▶ **EXERCISE OBJECTIVE**
Your task is to copy the records that follow exactly, minus any images.

═══ AVAILABLE DATA ═══

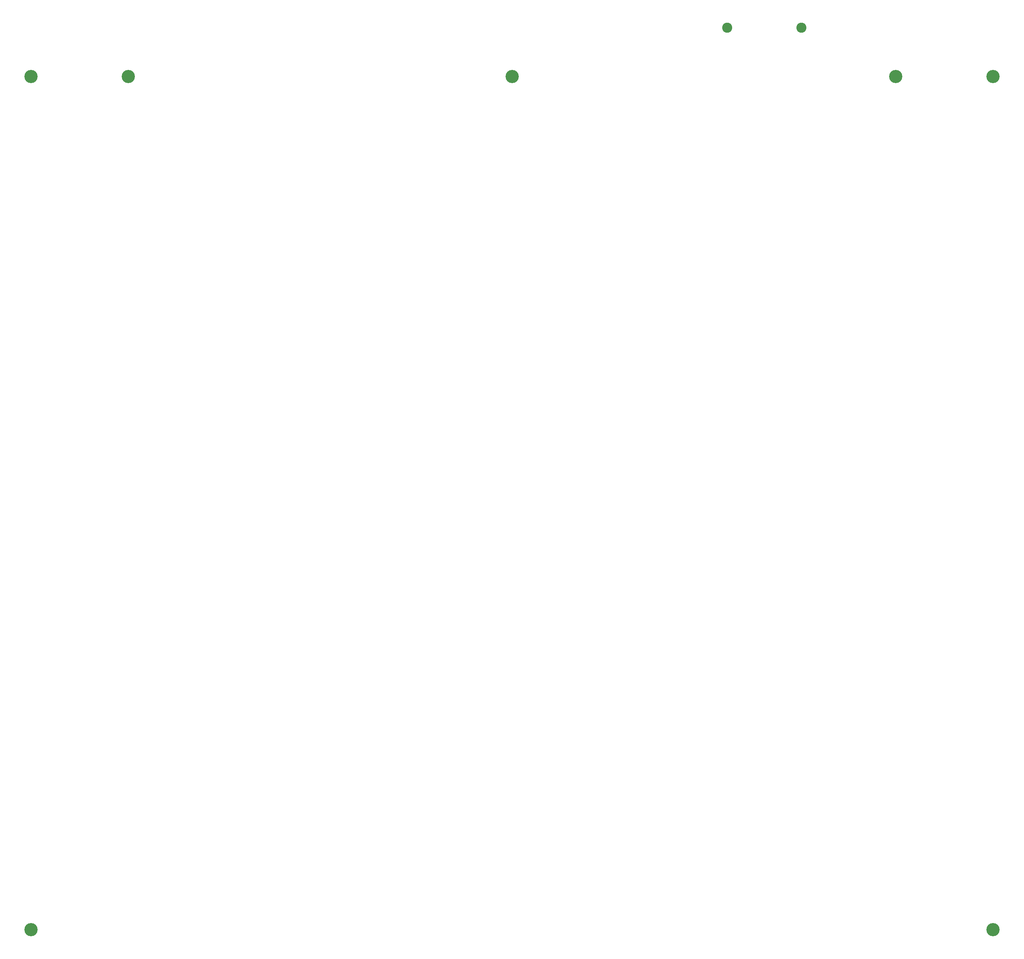
<source format=gbr>
*
%FSLAX26Y26*%
%MOIN*%
%ADD10C,0.102362*%
%ADD11C,0.133858*%
%IPPOS*%
%LNdrill.gbr*%
%LPD*%
G75*
G54D10*
X7984500Y9310600D03*
G54D10*
X7234500D03*
G54D11*
X9921250Y196250D03*
G54D11*
X196850D03*
G54D11*
Y8818350D03*
G54D11*
X1181100D03*
G54D11*
X5059050D03*
G54D11*
X8937000D03*
G54D11*
X9921250D03*
M02*

</source>
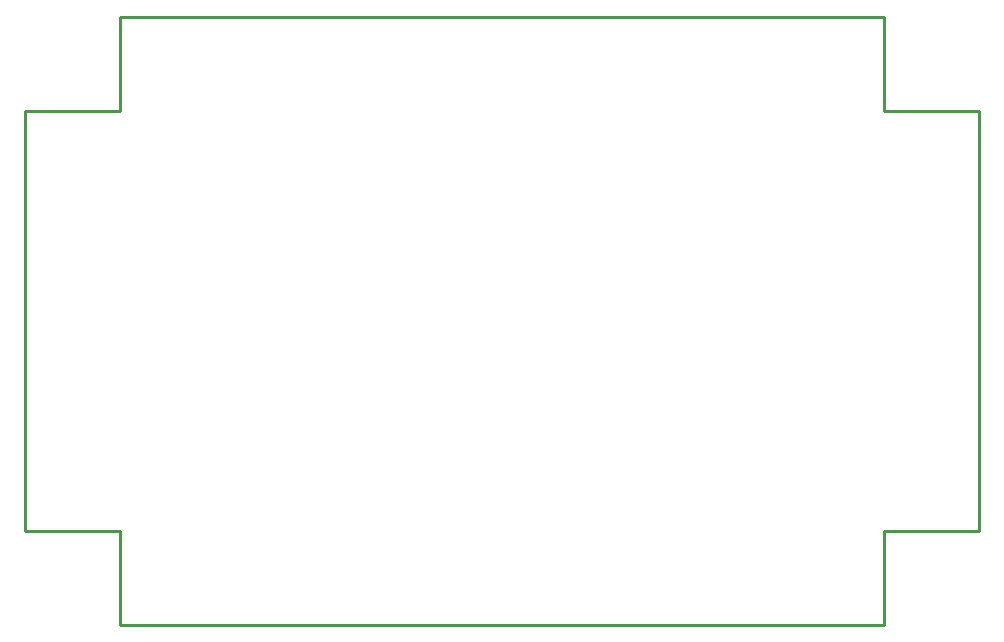
<source format=gbr>
%TF.GenerationSoftware,Altium Limited,Altium Designer,21.6.1 (37)*%
G04 Layer_Color=32768*
%FSLAX43Y43*%
%MOMM*%
%TF.SameCoordinates,1E6E8873-E5BF-4629-9129-2C513CDE5FDC*%
%TF.FilePolarity,Positive*%
%TF.FileFunction,Other,Board_Outline_(ES)*%
%TF.Part,Single*%
G01*
G75*
%TA.AperFunction,NonConductor*%
%ADD49C,0.254*%
D49*
X8000Y0D02*
Y8000D01*
X0D02*
X8000D01*
X0D02*
Y43500D01*
X8000D01*
Y51500D01*
X72700Y51500D01*
Y43500D02*
Y51500D01*
Y43500D02*
X80700D01*
Y8000D02*
Y43500D01*
X72700Y8000D02*
X80700D01*
X72700Y0D02*
Y8000D01*
X8000Y0D02*
X72700D01*
%TF.MD5,a772098c233d501423fe90e826e34150*%
M02*

</source>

═══

▶ **YOUR SOLUTION**
<source format=gbr>
*
%FSLAX26Y26*%
%MOIN*%
%ADD10C,0.102362*%
%ADD11C,0.133858*%
%IPPOS*%
%LNdrill.gbr*%
%LPD*%
G75*
G54D10*
X7984500Y9310600D03*
G54D10*
X7234500D03*
G54D11*
X9921250Y196250D03*
G54D11*
X196850D03*
G54D11*
Y8818350D03*
G54D11*
X1181100D03*
G54D11*
X5059050D03*
G54D11*
X8937000D03*
G54D11*
X9921250D03*
M02*

</source>
<source format=gbr>
%TF.GenerationSoftware,Altium Limited,Altium Designer,21.6.1 (37)*%
G04 Layer_Color=32768*
%FSLAX43Y43*%
%MOMM*%
%TF.SameCoordinates,1E6E8873-E5BF-4629-9129-2C513CDE5FDC*%
%TF.FilePolarity,Positive*%
%TF.FileFunction,Other,Board_Outline_(ES)*%
%TF.Part,Single*%
G01*
G75*
%TA.AperFunction,NonConductor*%
%ADD49C,0.254*%
D49*
X8000Y0D02*
Y8000D01*
X0D02*
X8000D01*
X0D02*
Y43500D01*
X8000D01*
Y51500D01*
X72700Y51500D01*
Y43500D02*
Y51500D01*
Y43500D02*
X80700D01*
Y8000D02*
Y43500D01*
X72700Y8000D02*
X80700D01*
X72700Y0D02*
Y8000D01*
X8000Y0D02*
X72700D01*
%TF.MD5,a772098c233d501423fe90e826e34150*%
M02*

</source>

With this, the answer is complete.